HALLOWEEN: For Wednesday, the sky will be partly sunny and the day will be mild, with a high in the upper 70s. Moisture levels will begin to rise, however, and we will mention some risk of widely scattered showers during the afternoon and evening. For the trick or treaters, the rain won’t be widespread, and we don’t expect any thunder. But, a shower can’t be ruled out, especially along and west of I-65 through 9 p.m.
RAIN AND STRONG STORMS: A dynamic weather system will bring widespread rain and thunderstorms to Alabama late Wednesday night and Thursday. For now, it looks like the core window for this will come from midnight Wednesday night until 3 p.m.
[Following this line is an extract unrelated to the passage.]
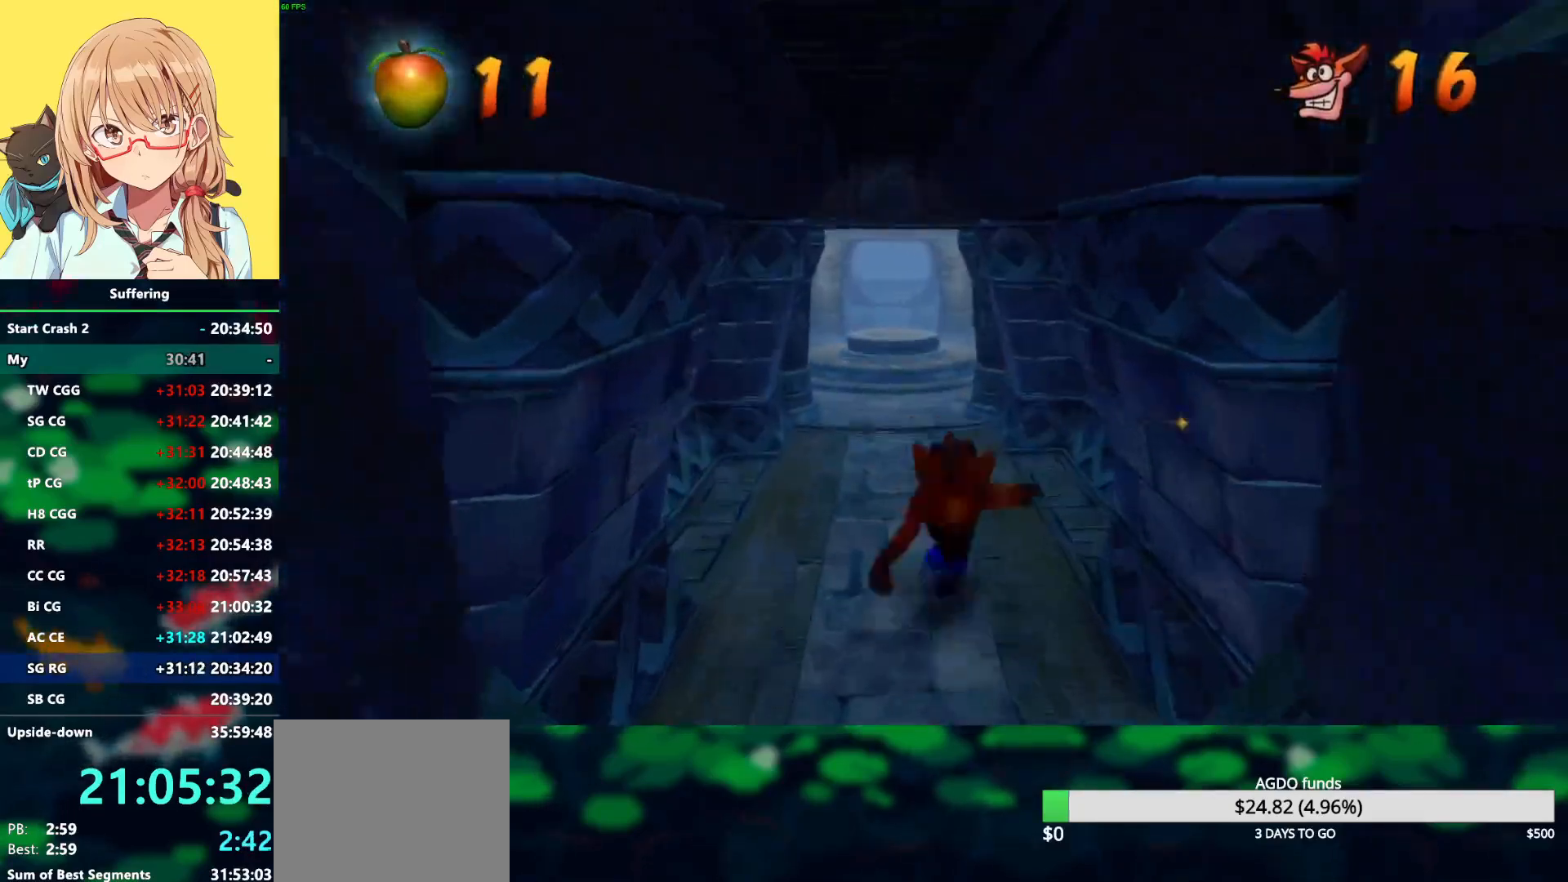
{"buttons": ["DPAD_UP", "DPAD_LEFT"], "left_stick": "center", "right_stick": "center", "events": [[83, "R1", "up"], [167, "SQUARE", "down"], [283, "SQUARE", "up"], [450, "DPAD_LEFT", "down"]]}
Thursday. Rain amounts of around 1 inch are likely.
There will be certainly enough dynamic support for strong to severe thunderstorms, but the question involves thermodynamics. Models are suggesting that there will be little surface-based instability Thursday morning as the storms arrive, which could greatly limit severe potential for the northern half of the state. But if instability values are greater than forecast, the wind profiles suggest we could see a low-end tornado threat.
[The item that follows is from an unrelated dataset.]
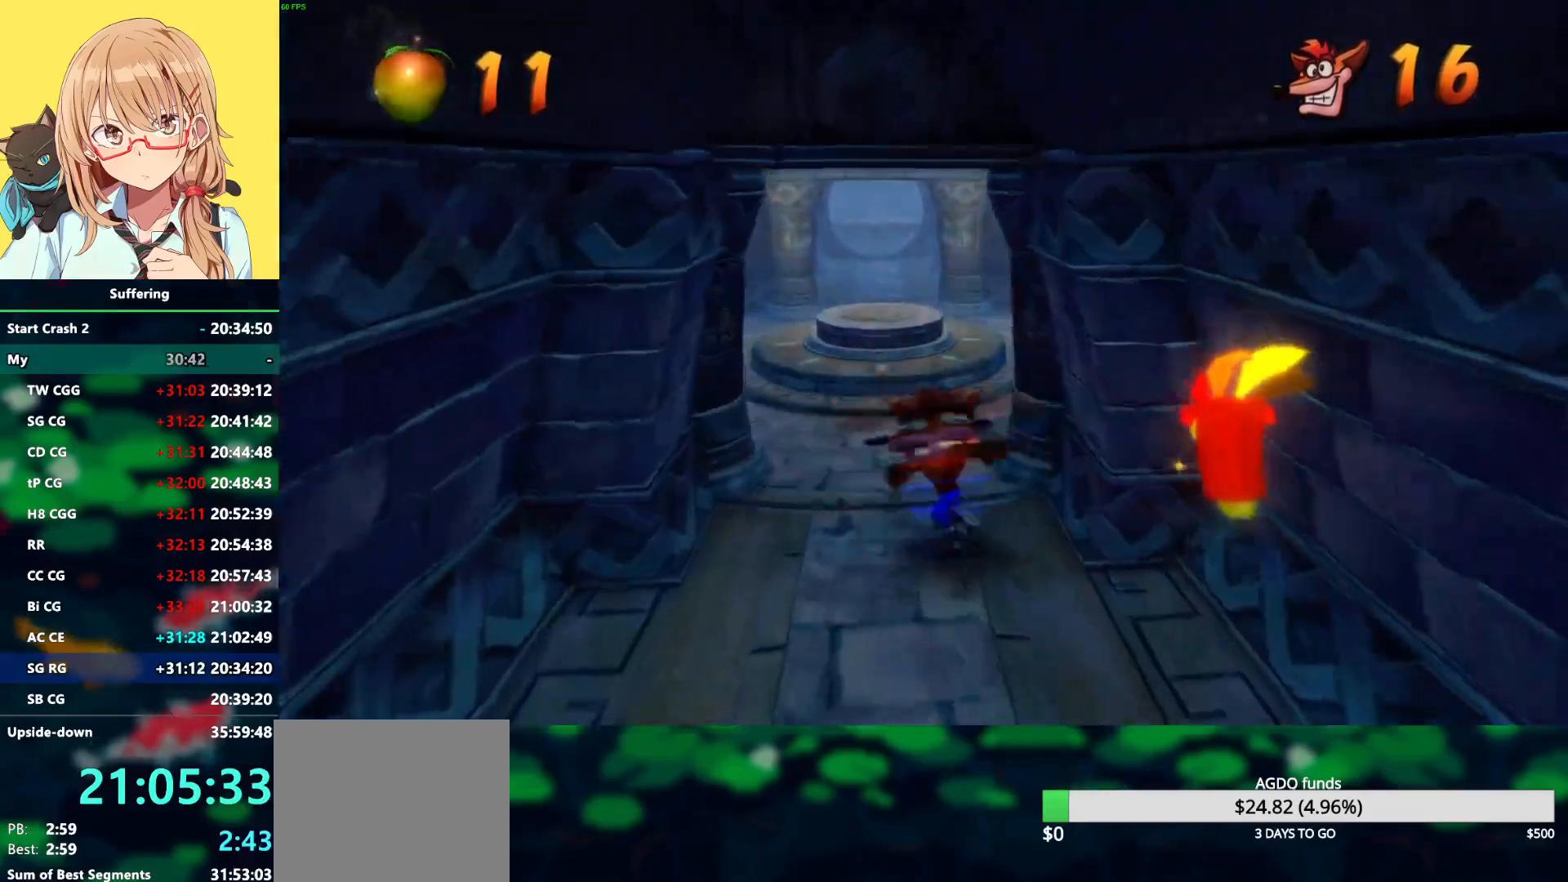
{"buttons": ["SQUARE", "DPAD_UP"], "left_stick": "center", "right_stick": "center", "events": [[17, "DPAD_LEFT", "up"], [183, "R1", "down"], [317, "R1", "up"], [417, "SQUARE", "down"]]}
We will have much better clarity on this system within 48 hours of the event; it’s just something to watch for now. The Storm Prediction Center has defined a risk of severe storms for areas west of Alabama on Wednesday.
FRIDAY AND THE WEEKEND: Friday will be cooler with a clearing sky; the high will be in the low to mid 60s. Then, we are forecasting a picture-perfect fall weekend with sunny days and fair nights Saturday and Sunday. Highs will be in the 60s and lows mostly in the 40s. Colder pockets will see a low in the 30s.
NEXT WEEK: For now, a decent part of the week looks dry with seasonal temperatures.
TROPICS: Hurricane Oscar is in the middle of the Atlantic with winds of 80 mph; it will move north and then northeast this week and will remain far from land. The rest of the Atlantic basin is quiet.